Miss Alans

  • Miss Alans
  • Smack the Horse (Genius/Rough Trade) 1990 
  • All Hail Discordia (Duck Butter Music) 1991 
  • Blusher (Zoo) 1994 
  • Big Sun EP10 (Mach) 1995 
  • Ledger (World Domination) 1996 

The Miss Alans formed at Fresno State University, majoring in dreamy pop with minors in R.E.M. jangle and lightweight psychedelia. Smack the Horse is a more apt representation of the band’s technique than All Hail Discordia, which was recorded and mixed live to 2-track in a club and has a rushed, uneven quality to both the performances and production. Both albums highlight Miss Alans’ strengths, though: rhythm guitarist Scott Oliver’s wavery, hickoid vocals, Manny Diez’s piercing guitar leads, delicately crafted pop tunes and a subtle fascination with music’s cosmic edges. Plus, All Hail Discordia has the group turning Ted Nugent’s macho-rock “Great White Buffalo” into a trippy power pop stream with gnawing slide guitar and a gullible vocal.

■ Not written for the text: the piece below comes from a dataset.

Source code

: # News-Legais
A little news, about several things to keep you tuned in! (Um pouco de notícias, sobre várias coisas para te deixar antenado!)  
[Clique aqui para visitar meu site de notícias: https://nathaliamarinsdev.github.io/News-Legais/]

Blusher is a major improvement, a calm clarification and expansion of the quartet’s sound — credit maturity, experience, adequate studio time and producer Tracy Chisholm, who’s worked with Belly. Oliver’s singing is far stronger and more assured, able to focus a simple electric pop song like “Mag Wheel” or the acoustic “Blurry Doll” to fine effect. But the gentle thrust of the album is in its blissed-out soft guitar washes — think British shoegazers like Spiritualized in a quiet phase — which provide laconic accompaniment to the tear-stained, often bitter but sometimes sanguine lyrics. Appealing and atmospheric numbers like “State of Grace,” the low-key “Supercharged” and “Winona” paint Miss Alans in pretty pastels with an emotional undertow; “Patti Smith Fan Club” and “The Sad Last Days of Elvis Aron Presley” adjoin celebrities to broader topics with poetic intelligence.

After parting ways with Zoo, the Miss Alans made a four-song 10-inch for an independent label and then signed with World Domination, which released Ledger the following summer.